- Born: Margery Isobel McCaskill 25 March 1930 (age 96) Dunedin, New Zealand
- Known for: Weaving
- Spouse: Gary Blackman ​ ​(m. 1955; died 2022)​
- Relatives: Lance McCaskill (father)

= Margery Blackman =

New Zealand weaver

Margery Isobel Blackman (née McCaskill; born 25 March 1930) is a New Zealand weaver.

==Early life and family==
She was born in Dunedin in 1930, the daughter of naturalist Lance McCaskill, and graduated from the University of Otago with a Diploma of Home Science. She married pharmacologist, photographer and artist Gary Blackman in April 1955 at Knox Church, Christchurch.

==Weaving career==
In 1959 she moved to Edinburgh, where her husband had been awarded a research fellowship at the University of Edinburgh, and she began to learn weaving skills. She was influenced by Scandinavian handweaving and was largely interested in floor rugs.

In 1963 she returned to Dunedin and from 1967 she worked at the Otago Museum.

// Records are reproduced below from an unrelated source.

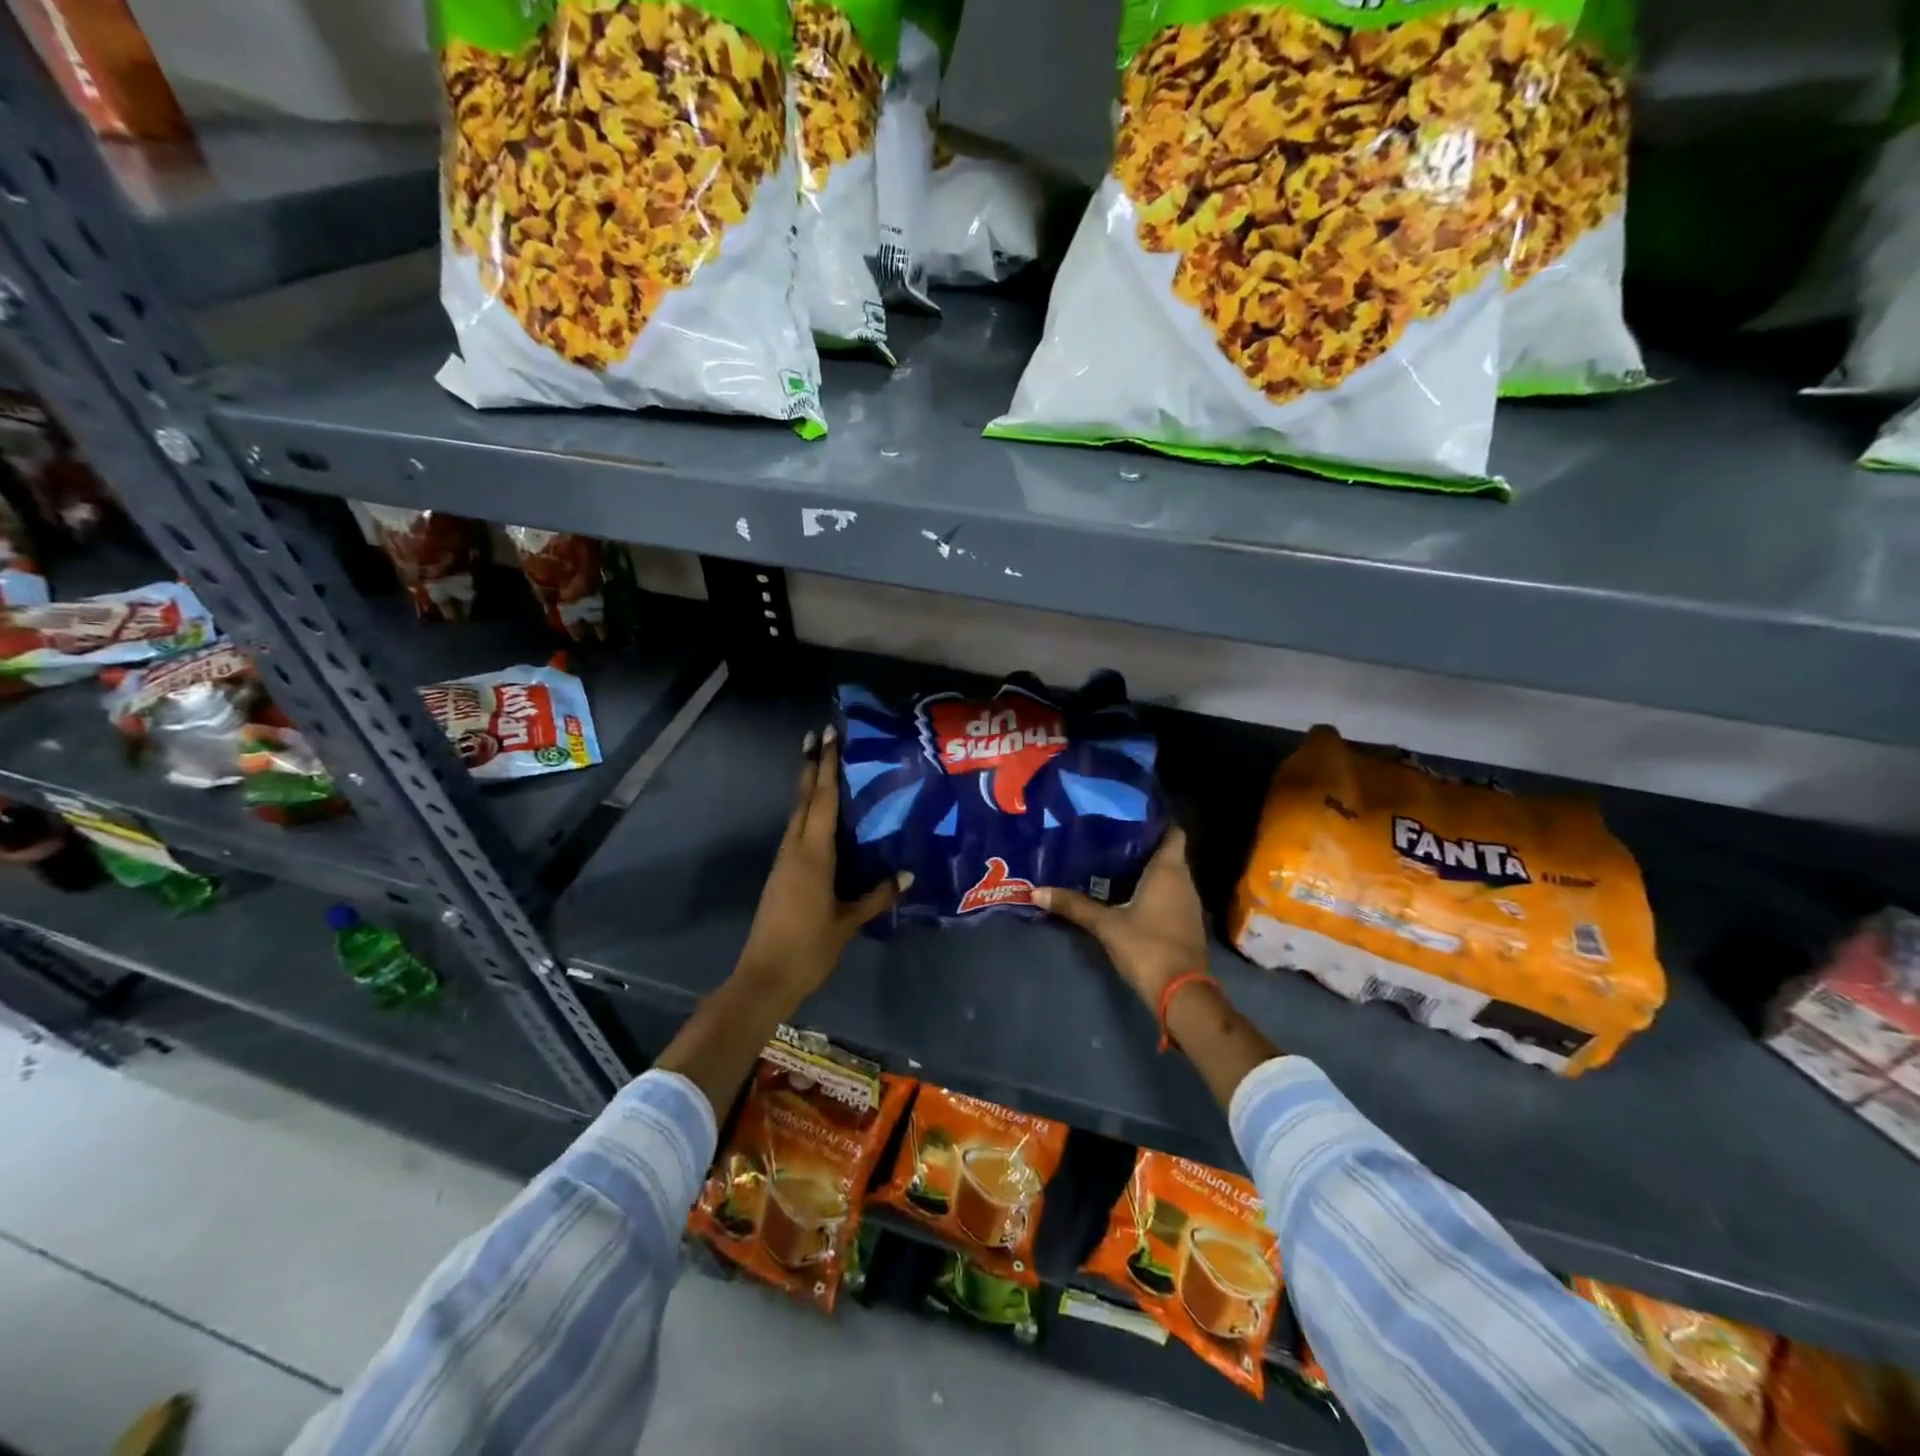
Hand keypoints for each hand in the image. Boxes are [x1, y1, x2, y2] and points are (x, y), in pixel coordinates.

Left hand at [734, 725, 909, 1008]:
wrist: (764, 978)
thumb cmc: (809, 949)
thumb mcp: (848, 923)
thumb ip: (877, 896)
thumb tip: (908, 874)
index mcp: (813, 856)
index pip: (821, 801)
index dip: (826, 767)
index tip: (826, 736)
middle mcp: (795, 850)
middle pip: (803, 800)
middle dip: (811, 767)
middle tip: (818, 736)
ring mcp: (784, 862)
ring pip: (797, 815)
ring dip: (807, 788)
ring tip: (821, 767)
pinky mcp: (781, 875)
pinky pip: (796, 833)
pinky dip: (807, 814)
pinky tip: (819, 818)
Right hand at [1033, 827, 1208, 1007]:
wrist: (1181, 994)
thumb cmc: (1147, 947)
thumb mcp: (1105, 925)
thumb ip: (1074, 905)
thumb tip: (1036, 891)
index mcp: (1169, 871)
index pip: (1172, 832)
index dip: (1156, 820)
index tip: (1131, 812)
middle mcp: (1184, 882)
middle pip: (1167, 853)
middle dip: (1142, 844)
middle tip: (1110, 836)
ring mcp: (1188, 904)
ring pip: (1169, 876)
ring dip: (1146, 869)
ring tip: (1113, 861)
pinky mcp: (1185, 924)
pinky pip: (1169, 895)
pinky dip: (1152, 890)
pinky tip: (1126, 893)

In 1976 she went to Edinburgh to study weaving under Scottish tapestry weaver Anna King. In 1988 she was made honorary curator of ethnographic textiles and costume from other cultures and Māori material at Otago Museum.

Blackman has organised numerous textile exhibitions, largely at the Otago Museum, including 'Islamic Rugs' in 1975, 'Indonesian Weaving' in 1981, 'Treasures from Māori Women' in 1989, and 'From Emperor's Court to Village Festival', an exhibition of Chinese textiles. In 2012, she appeared in a series of YouTube videos created by Te Papa talking about textile analysis and Māori weaving. Her work is held in the Dunedin Public Art Gallery and Museum of New Zealand Te Papa Tongarewa.

In the 1995 New Year Honours, Blackman was awarded the Queen's Service Medal for public services.

==Later life==
Blackman's husband, Gary, died in 2022.

In 2024 Dunedin Public Art Gallery held a survey exhibition of her textile works and research practice, titled "Margery Blackman: Weaving, Life".